*** Extract to read ***

Veneers are generally less invasive and require less preparation than crowns, but teeth affected with dens invaginatus are associated with an increased risk of developing pulpal pathology. They often have enlarged pulp chambers that can be easily exposed during conventional veneer preparation, particularly if the tooth is rotated. Veneers should only really be considered when there is minimal or no preparation required or the tooth has had successful endodontic treatment carried out. Veneers are particularly useful in teeth that have abnormal tooth shape and size. Composite and porcelain veneers have been used to camouflage 'double teeth'.80 They have also been used to restore/close the space of 'double teeth' that have been sectioned.81,82
Novel techniques using double veneers have been described to make a double tooth appear as two separate units.83Figure 7 shows a case report previously published in Dental Update that shows the use of ‘double veneers’ to camouflage ‘double teeth’.83
Crowns
The teeth affected by dens invaginatus that are not endodontically treated are at a high risk of developing pulpal pathology.63 Preparation of vital teeth therefore carry a high risk of pulp death. Crowns should only be considered when there is minimal or no preparation required or the tooth has had successful endodontic treatment carried out.
Crowns are particularly useful in teeth that have abnormal tooth shape and size.
In 'double teeth', it has been suggested post-endodontic and sectioning of the tooth, that a crown may be a consideration in restoring teeth that have been fused.84
Metal-ceramic85 and all-ceramic crowns86 have been used to restore affected anterior teeth.
Removable prosthesis
Dentures can be used to replace dens-in dente teeth that have been extracted or used as overdenture abutments, if applicable. Dentures that are used around dens invaginated teeth, which are vital, should be designed, where possible, to provide clearance around them so that there is a reduced risk of harbouring bacteria that can contaminate or cause dental caries and potential sequelae of pulpal pathology. The changes within the invagination increase the risk of bacterial contamination and therefore increase the risk of developing pulpal pathosis.57
Implants
There appears to be no contra-indication in using implants to replace teeth that have had dens invaginatus or 'double teeth' or in patients with teeth affected by these conditions. The main issue arises from the mesio-distal space left behind following extraction of a wide double tooth. It may be that orthodontic treatment is required to optimize spacing as part of a comprehensive treatment strategy prior to dental implants. Therefore, careful planning is required in these malocclusion cases.78,79 With careful surgical, restorative and technical work it is often possible to improve the appearance of such cases. Figure 8 shows a patient with a double tooth in the position of the canine that had been inadequately root treated. Revision of the root treatment failed to control the infection and therefore the tooth was extracted and the spaces restored with an implant-supported cantilever bridge.
Conclusion
This article has briefly summarized the clinical presentation and restorative challenges associated with conditions affecting tooth structure, shape and size. Some conditions affect all the teeth, such as DI and AI, and others may affect one or two teeth, such as dens invaginatus and 'double teeth'. A knowledge of the challenges these conditions pose will enable all dentists to manage the functional and aesthetic problems better, with a combination of simple and more advanced restorative techniques.

*** End of Extract to read ***

▶ **To do**
(a) In the text on restoring teeth with dens invaginatus and 'double teeth', what replaced the extracted double tooth in the canine position?
(b) Retype the text on restoring teeth with dens invaginatus and 'double teeth' from "Crowns are particularly" up to and including "affected anterior teeth.".

*** Dataset entries ***

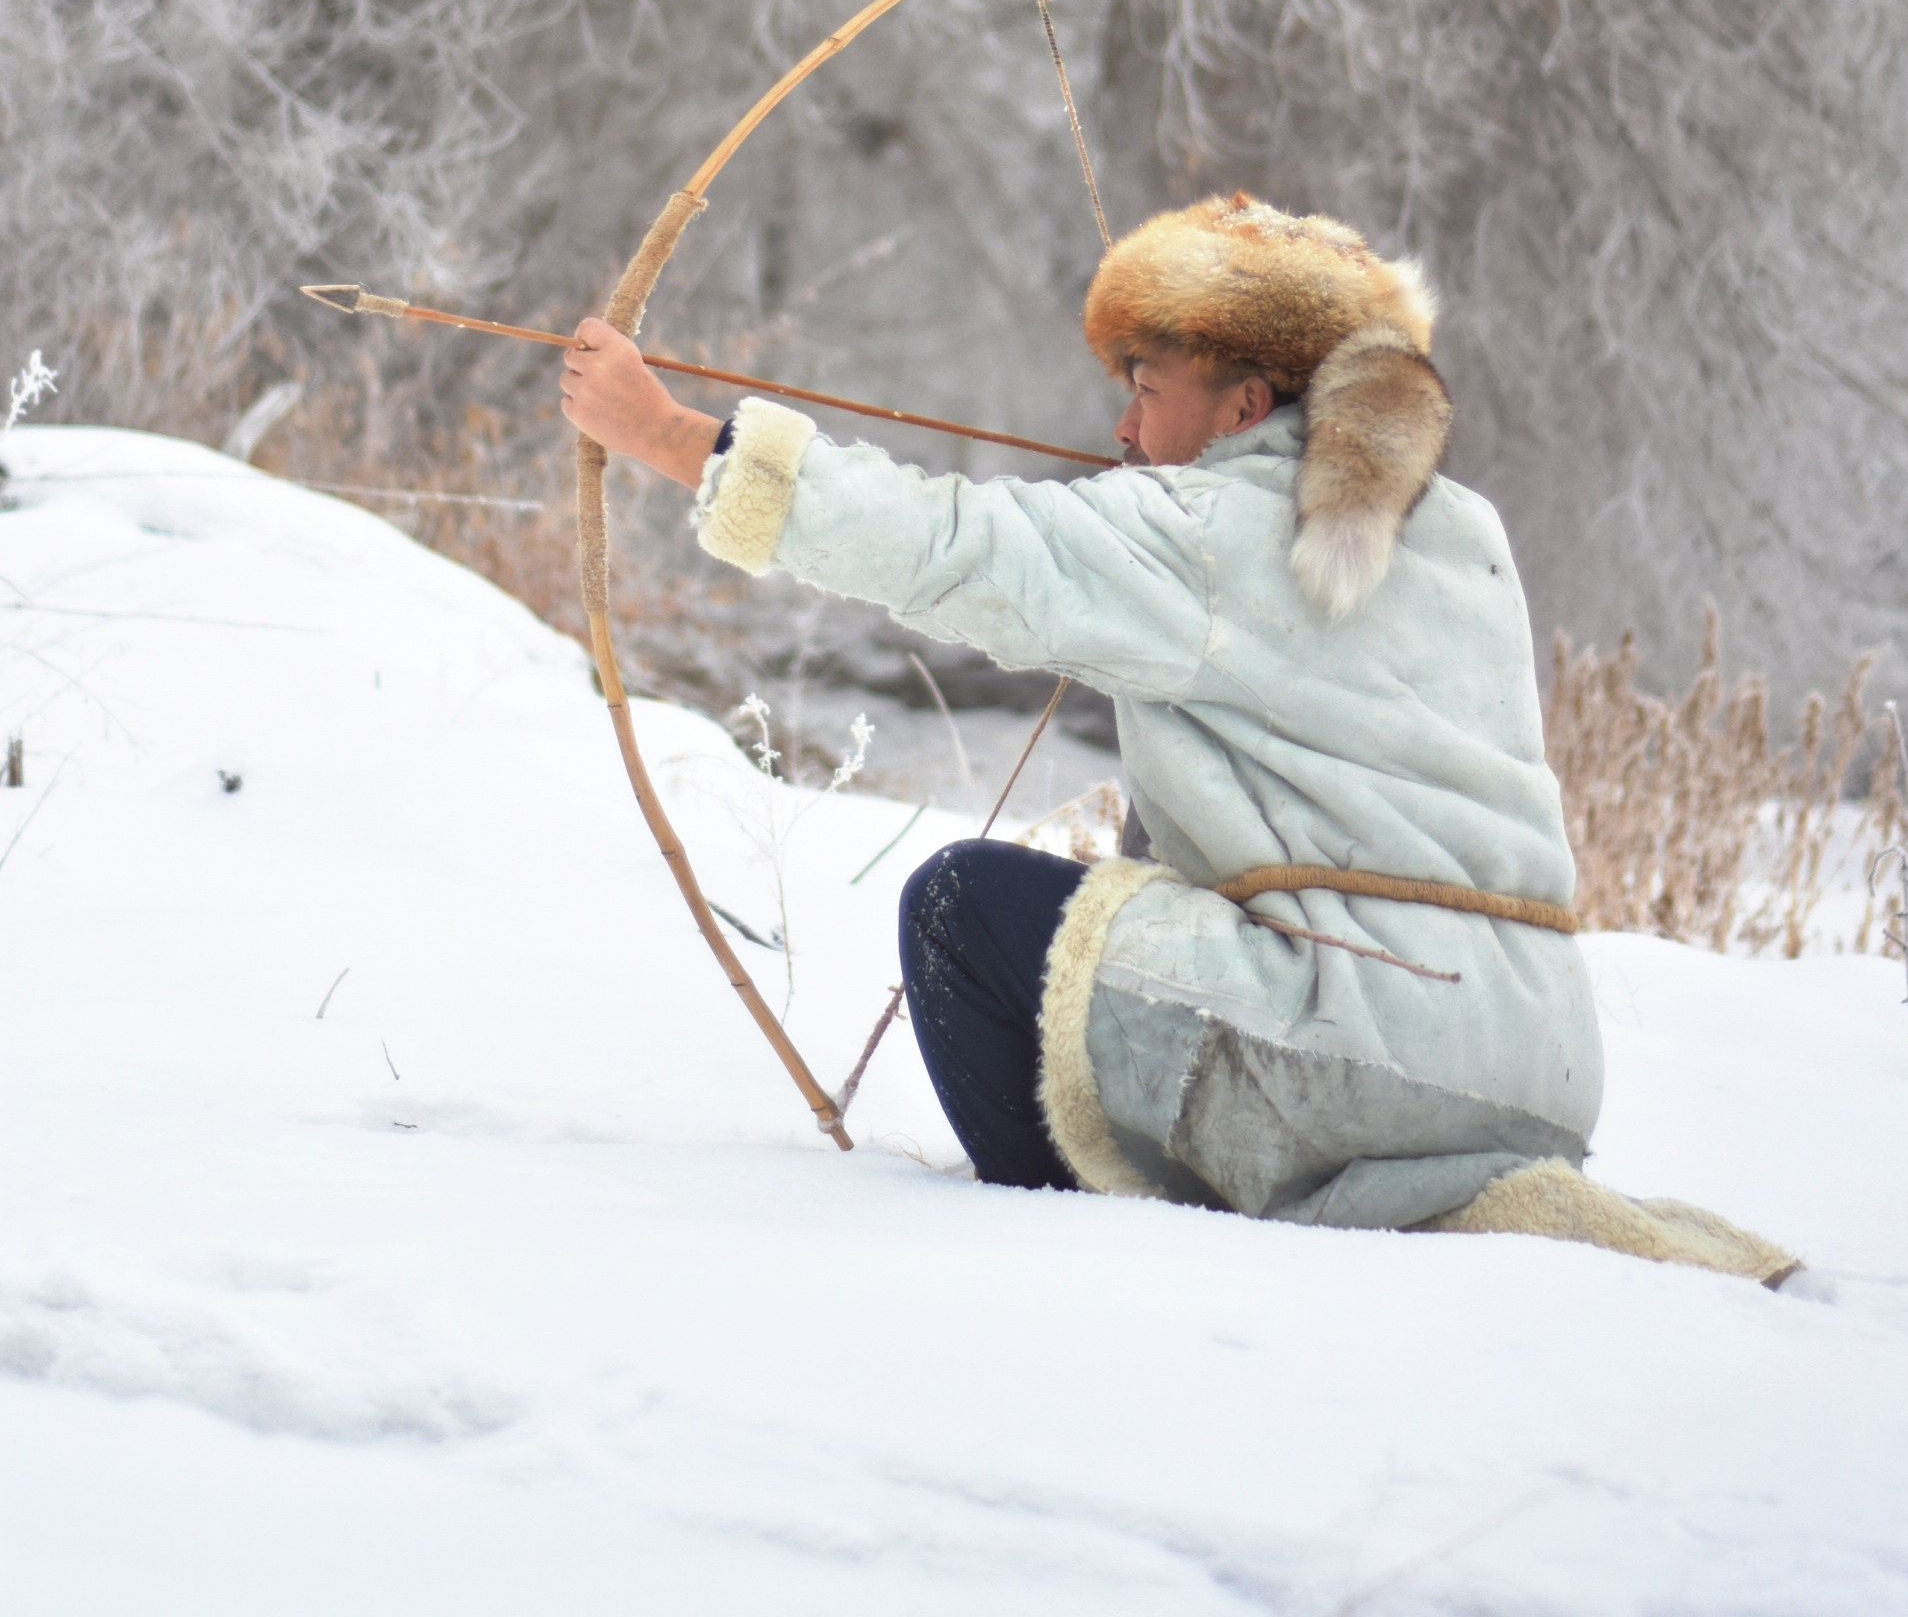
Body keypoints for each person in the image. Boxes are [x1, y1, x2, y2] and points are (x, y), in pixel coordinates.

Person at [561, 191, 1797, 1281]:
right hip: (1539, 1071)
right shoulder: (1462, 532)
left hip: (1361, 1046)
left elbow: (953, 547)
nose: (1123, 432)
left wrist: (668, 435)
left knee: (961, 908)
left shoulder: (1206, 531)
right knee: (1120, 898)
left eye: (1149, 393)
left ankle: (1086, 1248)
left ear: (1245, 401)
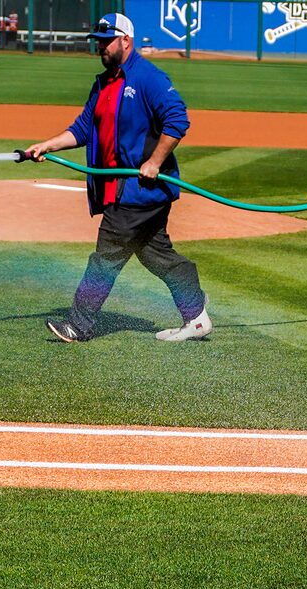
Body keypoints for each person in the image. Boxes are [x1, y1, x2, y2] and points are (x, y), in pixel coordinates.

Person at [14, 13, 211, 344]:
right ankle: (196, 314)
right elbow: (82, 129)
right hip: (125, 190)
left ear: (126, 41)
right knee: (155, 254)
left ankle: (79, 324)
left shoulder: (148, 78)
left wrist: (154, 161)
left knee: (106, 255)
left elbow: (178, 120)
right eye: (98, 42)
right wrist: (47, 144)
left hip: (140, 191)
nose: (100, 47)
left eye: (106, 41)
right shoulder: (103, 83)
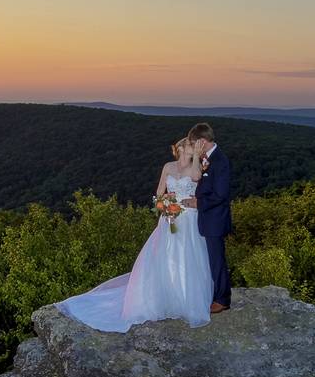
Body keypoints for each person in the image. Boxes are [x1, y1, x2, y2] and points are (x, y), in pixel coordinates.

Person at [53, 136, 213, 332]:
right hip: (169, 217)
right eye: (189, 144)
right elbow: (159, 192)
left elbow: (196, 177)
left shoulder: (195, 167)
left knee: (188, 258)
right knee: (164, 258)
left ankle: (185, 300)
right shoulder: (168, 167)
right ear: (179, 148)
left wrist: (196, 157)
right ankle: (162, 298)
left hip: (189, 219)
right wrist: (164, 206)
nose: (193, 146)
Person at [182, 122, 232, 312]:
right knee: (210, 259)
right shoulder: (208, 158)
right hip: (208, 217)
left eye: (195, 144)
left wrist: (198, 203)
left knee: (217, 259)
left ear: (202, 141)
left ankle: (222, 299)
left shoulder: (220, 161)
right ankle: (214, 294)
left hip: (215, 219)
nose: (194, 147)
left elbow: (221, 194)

*** End of Dataset entries ***

▶ **Task-by-task answers**
(a) An implant-supported cantilever bridge.

(b)
Crowns are particularly useful in teeth that have abnormal tooth shape and size.
In 'double teeth', it has been suggested post-endodontic and sectioning of the tooth, that a crown may be a consideration in restoring teeth that have been fused.84
Metal-ceramic85 and all-ceramic crowns86 have been used to restore affected anterior teeth.